## [Exercise objective]
Please repeat word for word the line containing "Figure 4. Proposed converter’s equivalent" and every following line up to and including the last one below, pictures excluded.

Stored data:
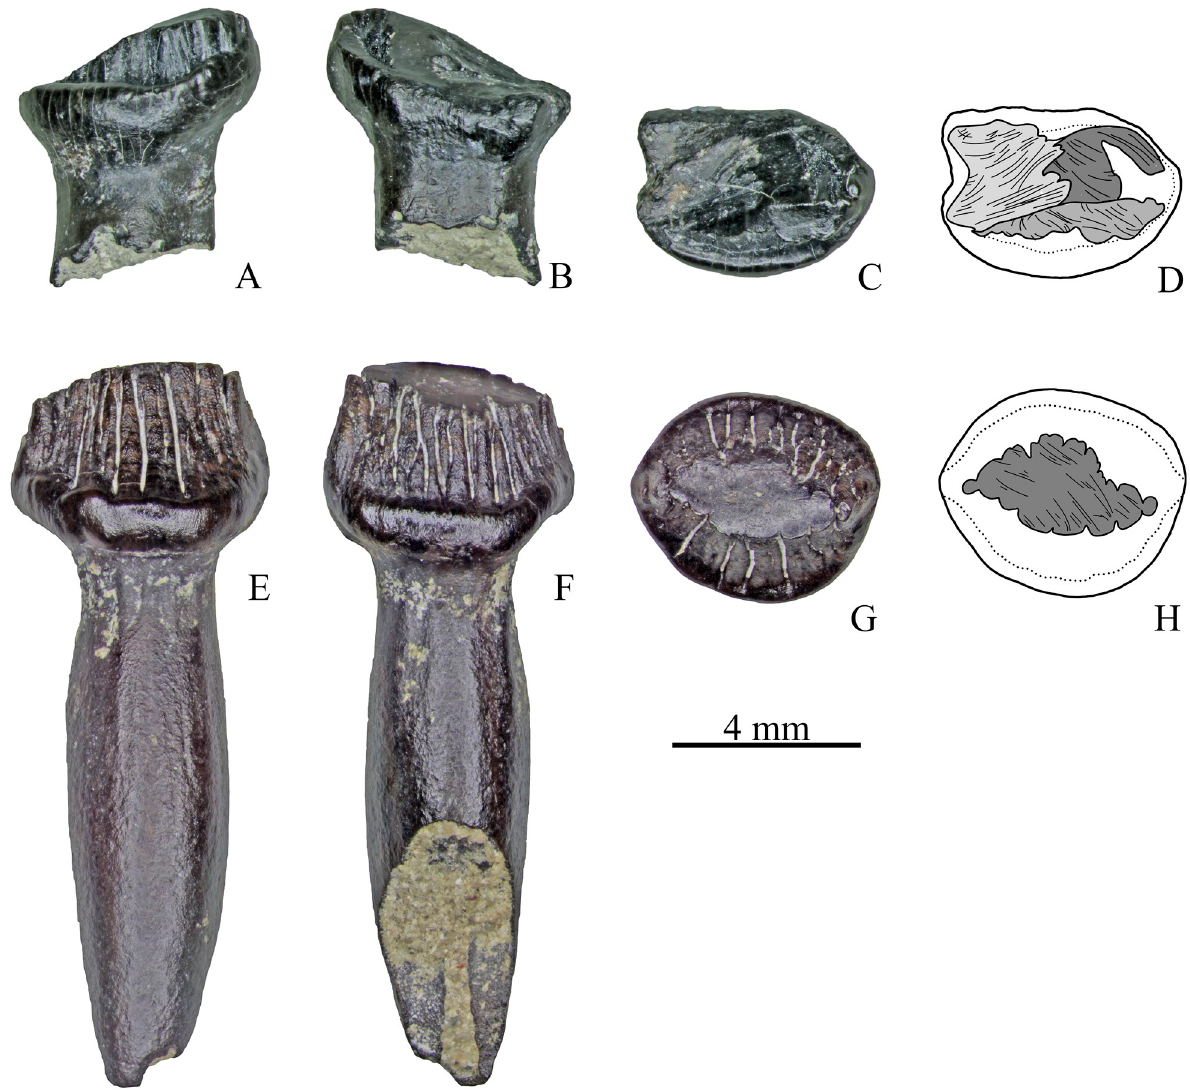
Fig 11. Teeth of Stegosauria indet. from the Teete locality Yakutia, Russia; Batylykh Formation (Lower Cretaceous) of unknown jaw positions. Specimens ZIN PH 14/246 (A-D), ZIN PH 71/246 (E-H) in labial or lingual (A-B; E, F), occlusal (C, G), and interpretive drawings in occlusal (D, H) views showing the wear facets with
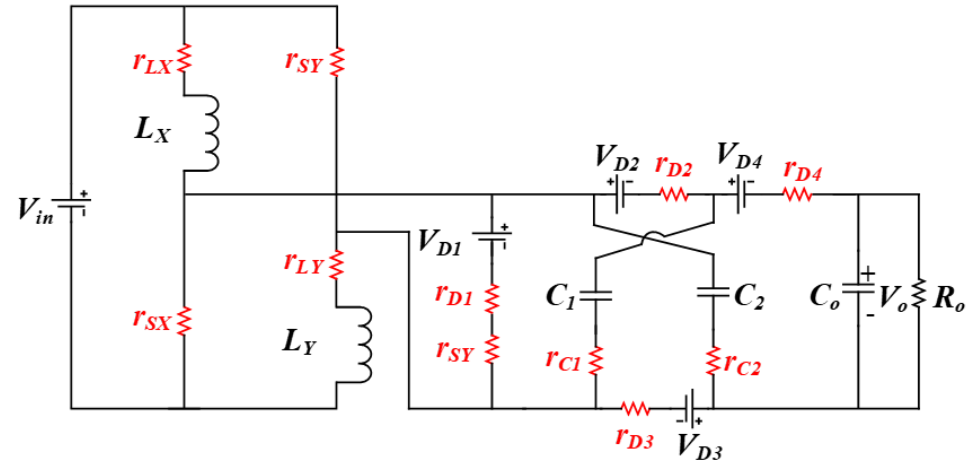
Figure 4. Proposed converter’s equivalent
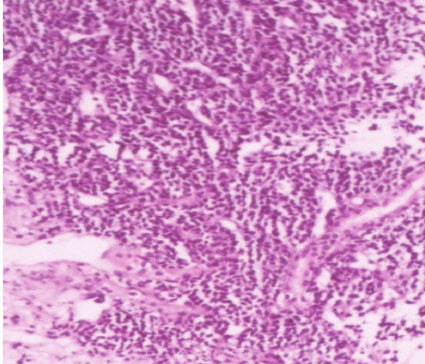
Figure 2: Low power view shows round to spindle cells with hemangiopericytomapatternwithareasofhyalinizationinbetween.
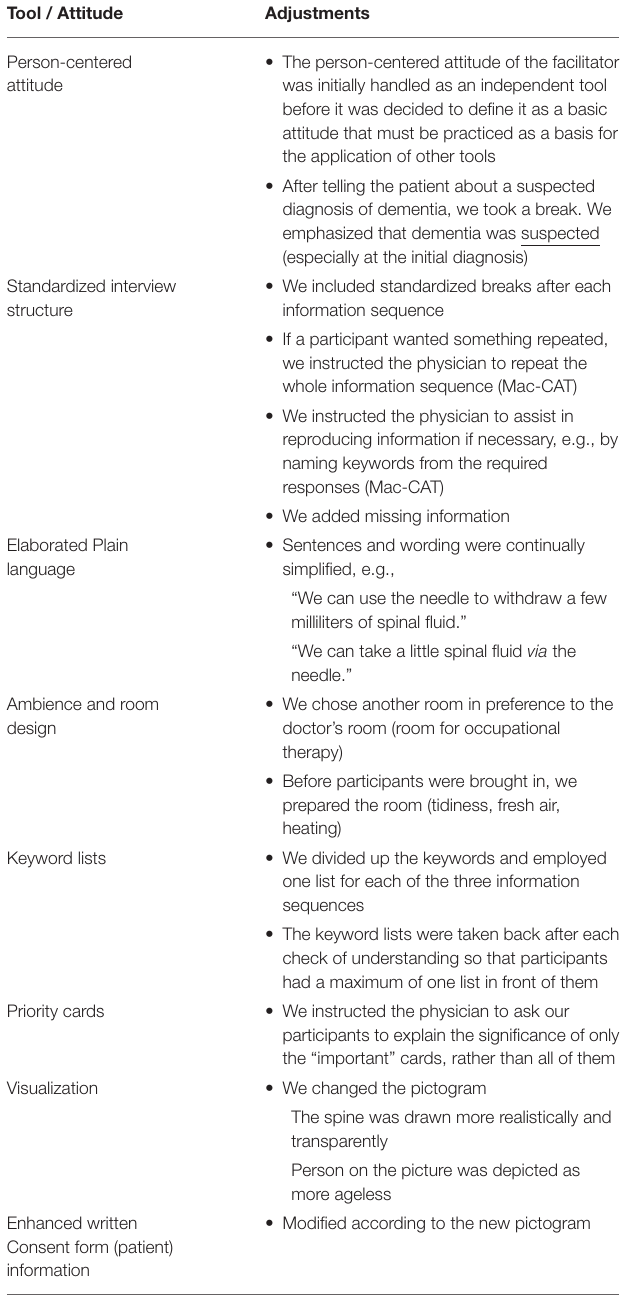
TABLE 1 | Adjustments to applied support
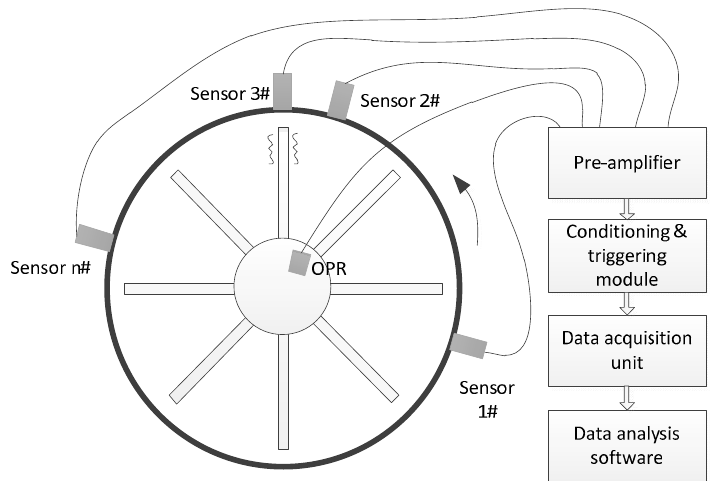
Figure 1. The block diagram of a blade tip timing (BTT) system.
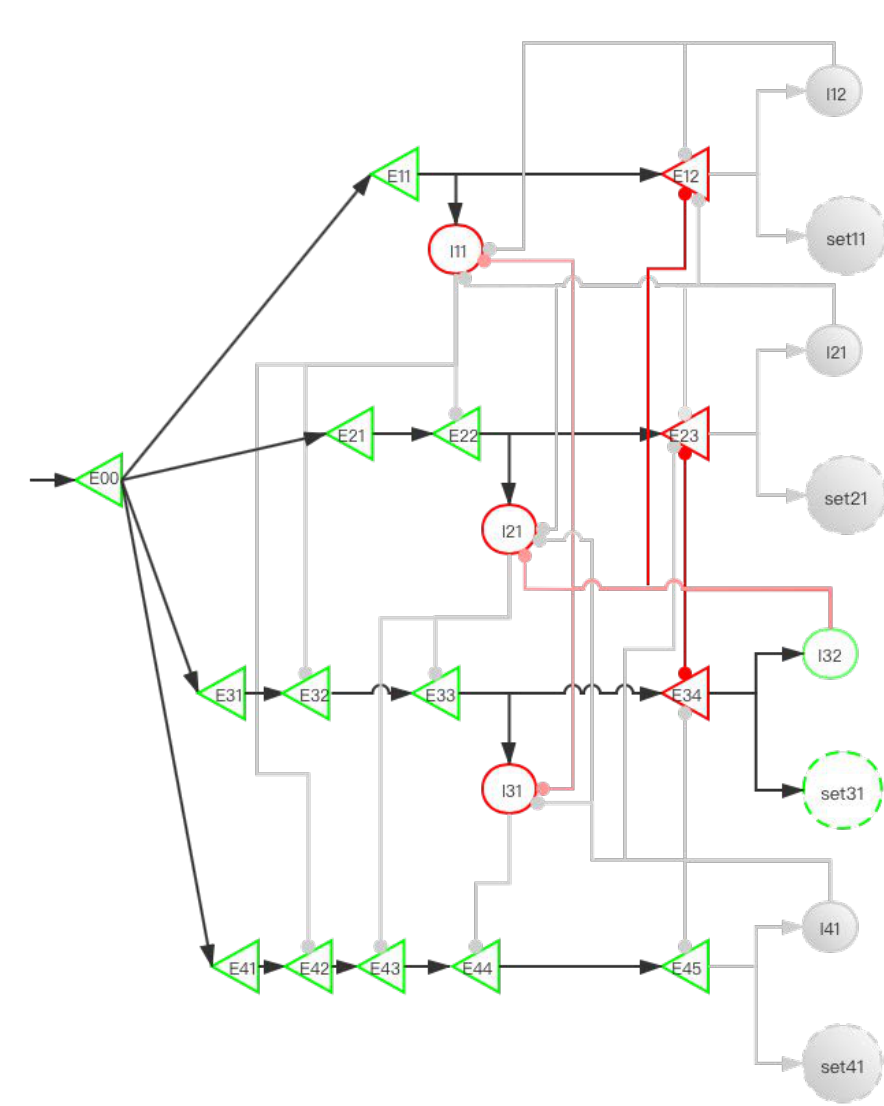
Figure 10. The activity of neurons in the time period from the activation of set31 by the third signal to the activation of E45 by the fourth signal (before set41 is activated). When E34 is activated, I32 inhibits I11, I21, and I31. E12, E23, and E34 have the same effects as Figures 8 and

## [Expected output]
Figure 4. Proposed converter’s equivalent
Figure 2: Low power view shows round to spindle cells with hemangiopericytomapatternwithareasofhyalinizationinbetween.
TABLE 1 | Adjustments to applied support
Figure 1. The block diagram of a blade tip timing (BTT) system.
Figure 10. The activity of neurons in the time period from the activation of set31 by the third signal to the activation of E45 by the fourth signal (before set41 is activated). When E34 is activated, I32 inhibits I11, I21, and I31. E12, E23, and E34 have the same effects as Figures 8 and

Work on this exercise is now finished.